The present invention relates to the field of photonics and in particular to arrangements for controlling, routing or switching optical signals by wavelength selection.
An optical circulator as illustrated by way of example in FIG. 1 is a known photonic device for the unidirectional transmission of an optical signal or beam from one port to the next sequential port (i.e. from port 1 to port 2, 2 to 3, 3 to 4, etc), without allowing transmission in the reverse directions (i.e. 2 to 1, 3 to 2, 4 to 3, etc). Thus light input at port 1 is output at port 2, light input at port 2 is output at port 3, etc. Here the term "light" is used to include both visible and non-visible radiation e.g. optical signals suitable for the purposes of photonics. To operate on several beams, as is necessary when handling signals from multiple optical fibres, several optical circulators are conventionally required. To perform an all-optical add-drop function that separates channels carried on different wavelengths in an optical signal (i.e. wavelength division multiplexing (WDM) wavelength channels), would also require a multiplicity of optical circulators.
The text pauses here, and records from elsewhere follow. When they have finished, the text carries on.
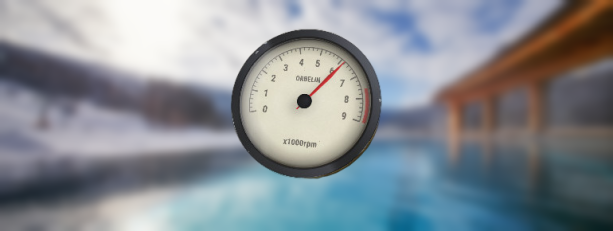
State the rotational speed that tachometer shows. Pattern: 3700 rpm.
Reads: 6200 rpm
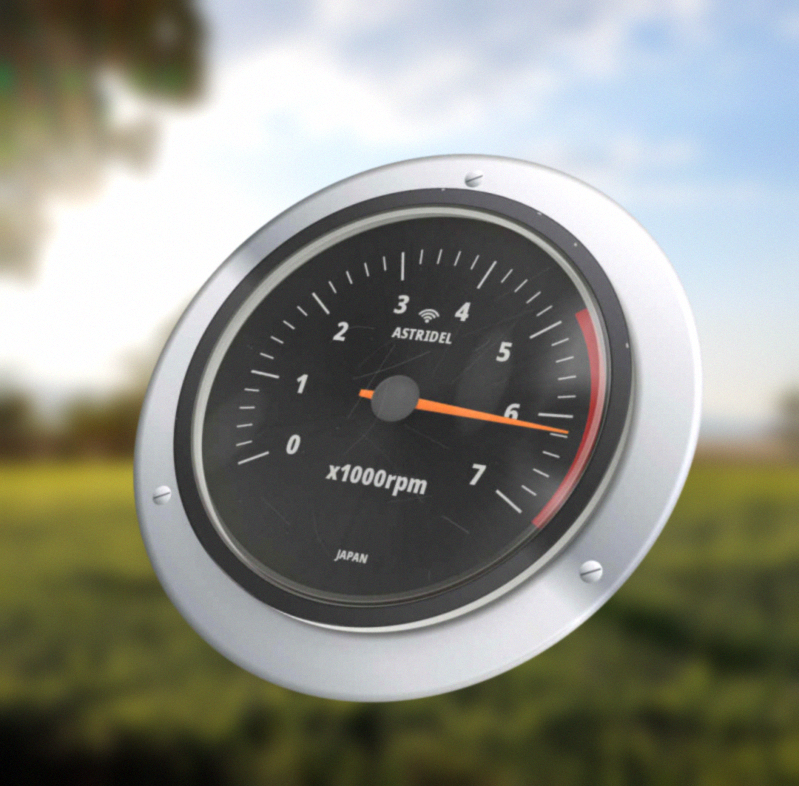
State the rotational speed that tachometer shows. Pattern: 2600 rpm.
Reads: 6200 rpm
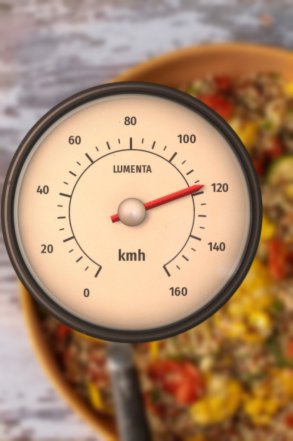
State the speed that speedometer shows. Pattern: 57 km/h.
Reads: 117.5 km/h
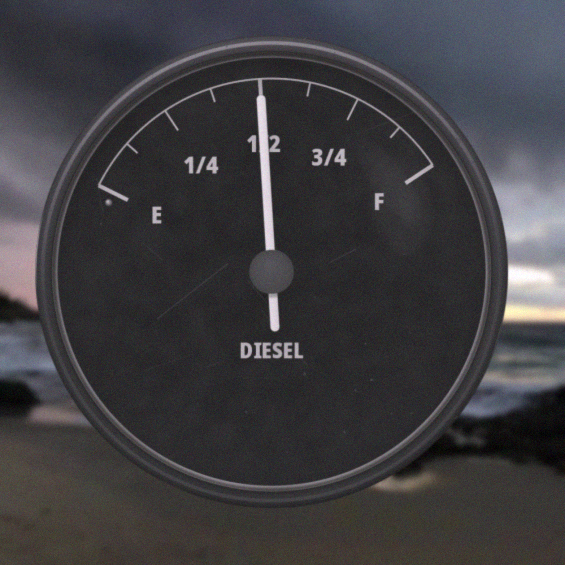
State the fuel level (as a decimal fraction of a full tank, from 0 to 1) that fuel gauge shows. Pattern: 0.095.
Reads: 0.5
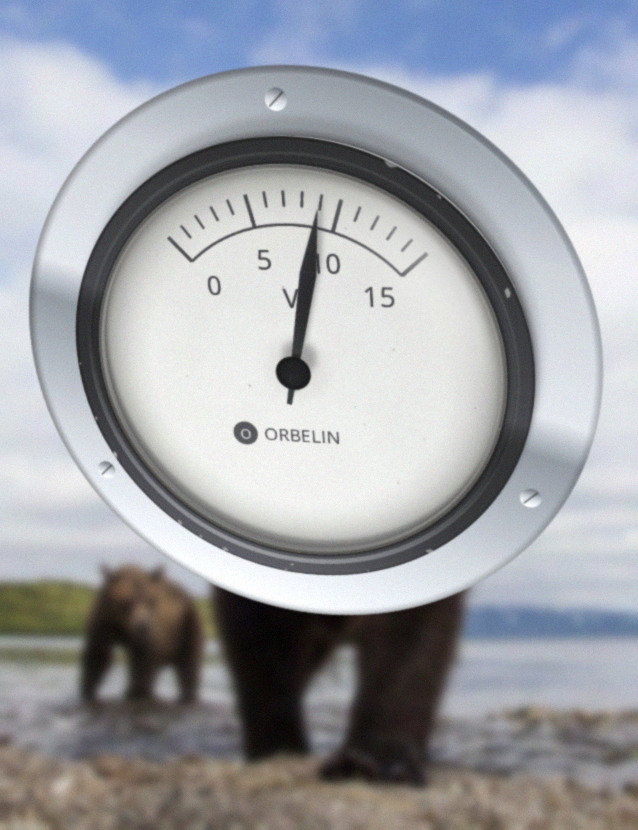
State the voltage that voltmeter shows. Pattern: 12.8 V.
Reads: 9 V
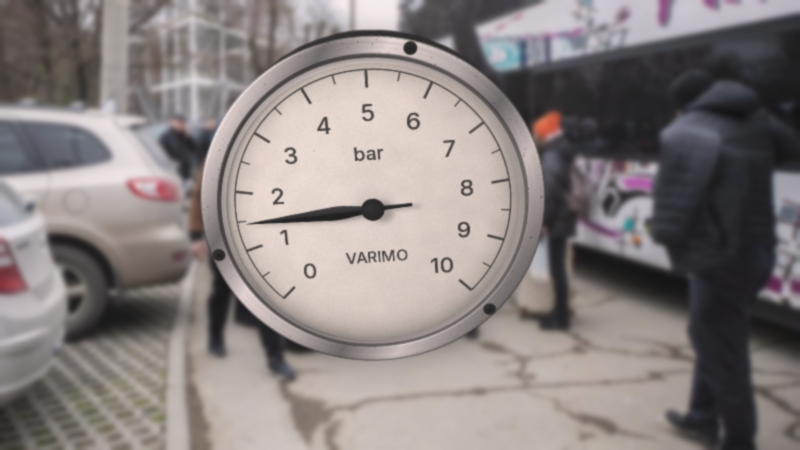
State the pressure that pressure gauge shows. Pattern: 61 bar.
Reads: 1.5 bar
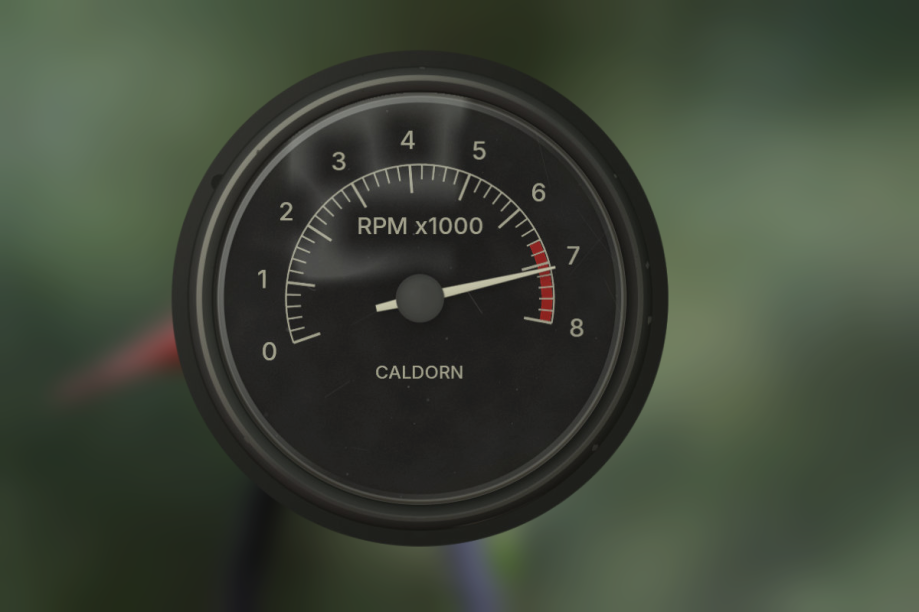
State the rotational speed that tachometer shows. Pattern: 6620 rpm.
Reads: 7100 rpm
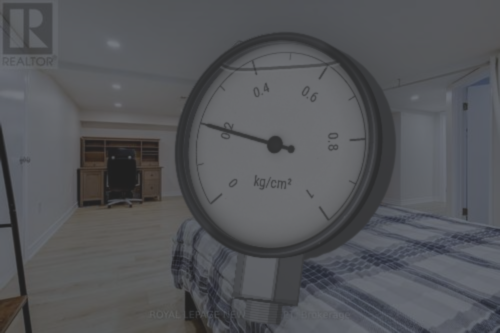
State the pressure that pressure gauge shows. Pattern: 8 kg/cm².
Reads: 0.2 kg/cm²
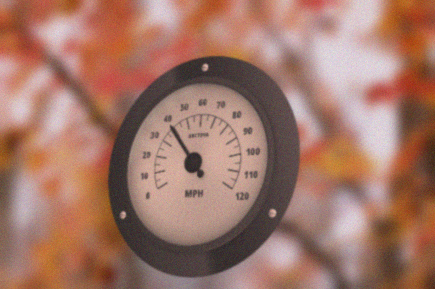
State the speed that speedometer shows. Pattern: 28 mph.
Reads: 40 mph
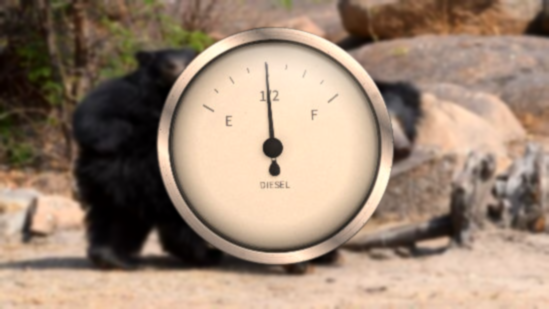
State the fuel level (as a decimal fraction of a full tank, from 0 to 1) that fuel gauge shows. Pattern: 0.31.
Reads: 0.5
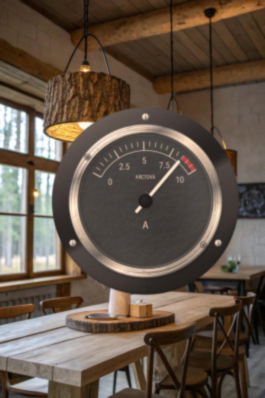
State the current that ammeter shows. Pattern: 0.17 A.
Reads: 8.5 A
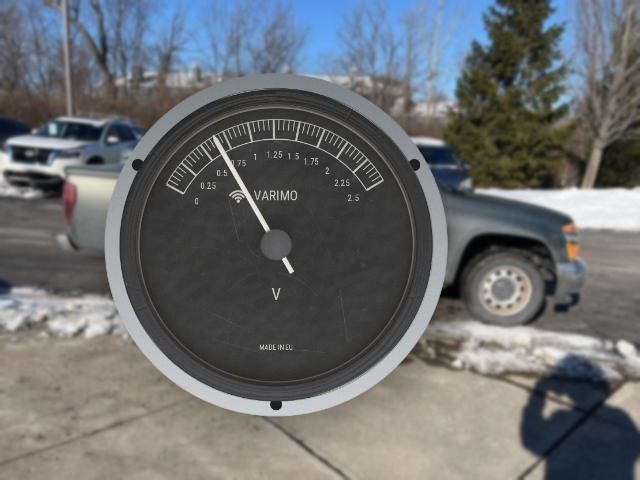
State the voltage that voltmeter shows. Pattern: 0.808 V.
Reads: 0.65 V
With the spread of WDM wherein a plurality of wavelength channels is carried by a single optical fibre, the need for a compact and cheap means for independently operating on large numbers of wavelength channels is becoming more acute.
A requirement in wavelength multiplexed multi-channel optical networks is to have fully flexible optical add-drop and cross connect functionality at nodes of the network. This means that any wavelength channel carrying data to that node can be dropped into any one of a number of receivers at that node and that any of the node's transmitters may reuse that wavelength to send data on from that node.
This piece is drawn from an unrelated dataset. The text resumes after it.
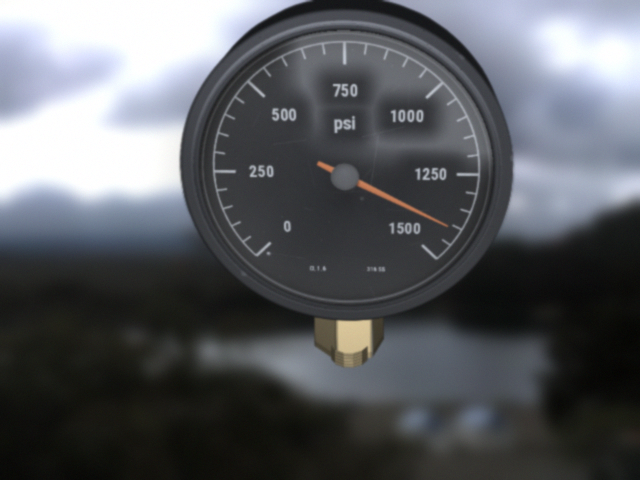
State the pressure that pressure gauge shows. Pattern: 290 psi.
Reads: 1400 psi
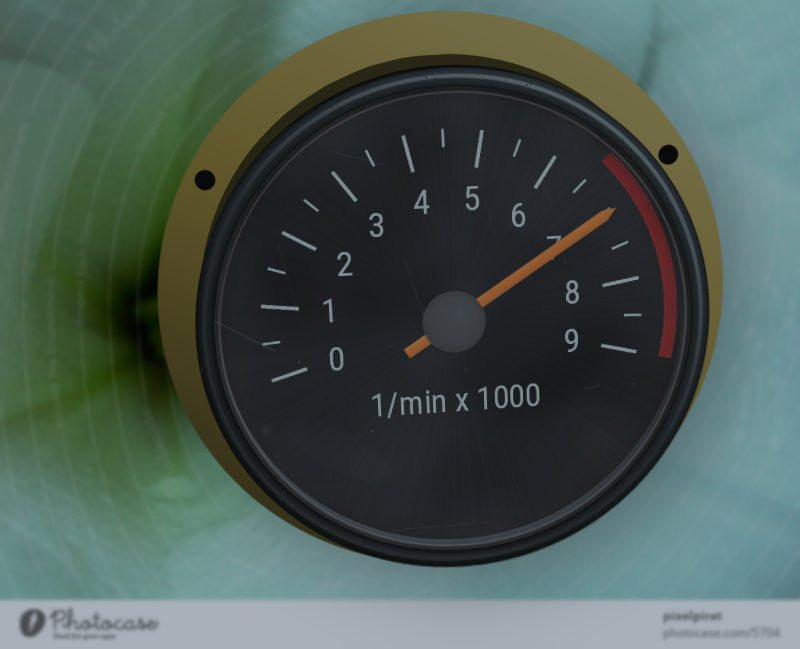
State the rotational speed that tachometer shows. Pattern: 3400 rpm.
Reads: 7000 rpm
To achieve these functions requires switching and demultiplexing of the WDM wavelength channels. Tuneable reflective optical gratings can be used with optical circulators to sort a signal comprising WDM wavelength channels into two sets of wavelength channels. To carry out the add-drop function with 8, 16, 32 or more channels requires the sorting function to be repeated many times which requires the use of large numbers of filters and optical circulators.